#### [PROMPT A]
Write out the stretch of the blog post below from "The new windows" through "look sharp too.", word for word.

#### [PASSAGE TO READ]
■ ■ ■ ■ ■
And so much… common sense? Maybe some of this was new information to folks but I got nothing new out of it. Have a fireplace if you can! Newsflash: eat food you like! Camping helps shake off city living malaise! Decorate your house with stuff you actually like! Wear comfortable clothes! Be friends… with your friends! Maybe overhead florescent lights are a bad idea! Christmas is the best! Who doesn’t know this stuff already?!

And again- so self celebratory. Look. It’s great that you think woven paper hearts are cool at Christmas. Awesome, Danes. But it isn’t necessary for enjoying the season, you know? That’s stupidly specific. Just like the 3 recommendations for lamps.

Sometimes I wonder- did I get that Cultural Anthropology degree for any other reason than to be able to tack on “But it’s okay, I’m an Anthropologist” to taking the mickey out of another culture? Dude I might have.

A poem:

Oh book of Hygge (hoo-ga)

I really hated you-a

Even if I didn’t have the flu-a

I still would think you blew-a

 

 

 

Shared on Not Dressed as Lamb

On Flu Shots and Stuff

Ah my last flu shot- I remember it like it was yesterday… I was at my doctor’s office getting some blood work done for yet another thyroid check, and therefore had blood drawn from one arm and a flu shot in the opposite shoulder. Never one to miss the opportunity for this sort of thing, I waxed poetic about the unfairness of it all to my husband; my arm hurts, it feels like someone punched me in the shoulder, and here I am super pregnant and miserable already. *Needle scratch* Hold up. The baby’s now 1… so that means what? It means that I have the god damn flu right now because I THOUGHT I got the flu shot this year when in fact I got it LAST year.

Get your flu shots, folks. This shit ain’t fun.

On the plus side (Desperately Seeking Silver Lining) I have plenty of time to blog or write my local paper (already checked that one off the list, actually. I make such a good shut-in!) and letters to my aunt and uncle.

Let’s see, what else?

The baby had 4 teeth come in at once, but one of her front teeth is coming in MUCH faster than the others… I’ve started calling her Fang. Still not walking, but my grandmother is of the opinion she could if she wanted to. She’s awfully close though. It’ll be any day, methinks.

The new windows are in and this is the first time we’ve set the thermostat to 72 and actually had it be 72 when we wake up in the morning They look sharp too.

My house is trashed but I can’t muster the energy to put the Cheerios box away, so I’m taking the opportunity to fight any occasional OCD tendencies. I do like a clean house though, even if I don’t often mop the floors.

There is a woodpecker that comes to the bird feeder multiple times a day (hour, really) for (I think) the shelled peanuts in the mix we use. I have the perfect vantage point on him from the couch.

I see that my master plan to use this time to write extensively will be foiled by the fact that I have no energy to keep moving my fingers over keys… bummer.
■ ■ ■ ■ ■
#### [DATA PROVIDED]
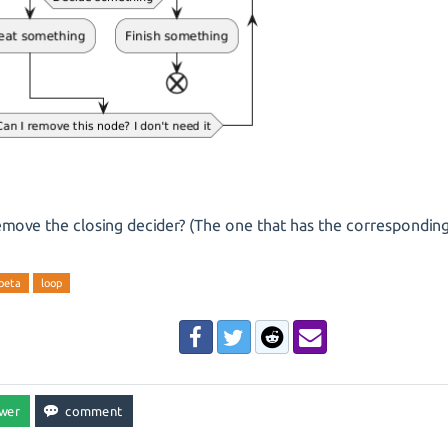
emove the closing decider? (The one that has the corresponding
-beta
loop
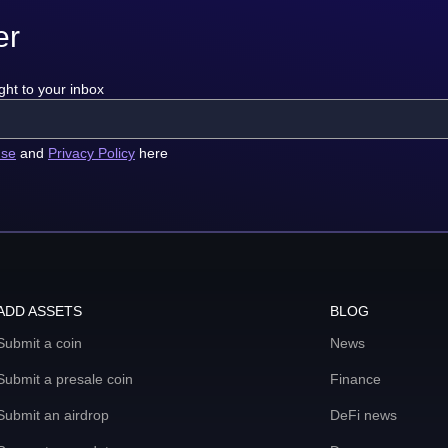
er
ght to your inbox
use
and
Privacy Policy
here
ADD ASSETS
BLOG
Submit a coin
News
Submit a presale coin
Finance
Submit an airdrop
DeFi news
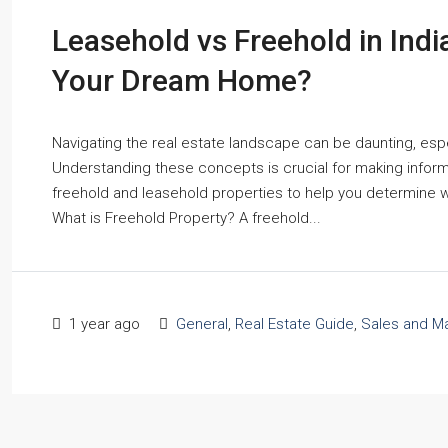
Leasehold vs Freehold in Indi
Your Dream Home?
Navigating the real estate landscape can be daunting, espe
Understanding these concepts is crucial for making informe
freehold and leasehold properties to help you determine 
What is Freehold Property? A freehold...
1 year ago
General
,
Real Estate Guide
,
Sales and Ma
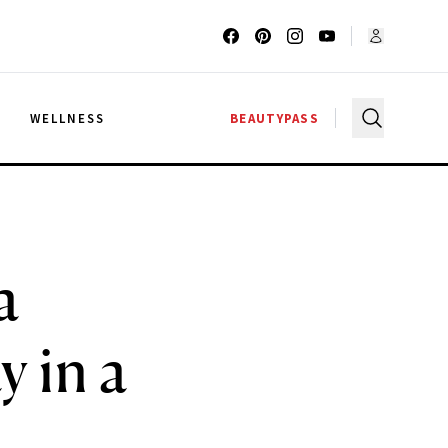
G
WELLNESS
BEAUTYPASS
a
 in a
■ ■ ■ ■ ■
#### [PROMPT B]
Reproduce the records above from the line that contains "Leasehold vs Freehold in Indi" through the end of the records, replacing "General" with "Miscellaneous" and leaving everything else unchanged. Omit the pictures.

#### [WRITTEN ANSWER A]
The new windows are in and this is the first time we’ve set the thermostat to 72 and actually had it be 72 when we wake up in the morning They look sharp too.

#### [WRITTEN ANSWER B]
Leasehold vs Freehold in Indi
Your Dream Home?
Navigating the real estate landscape can be daunting, espe
Understanding these concepts is crucial for making informe
freehold and leasehold properties to help you determine 
What is Freehold Property? A freehold...
1 year ago
Miscellaneous
,
Real Estate Guide
,
Sales and Ma
G
WELLNESS
BEAUTYPASS
a
 in a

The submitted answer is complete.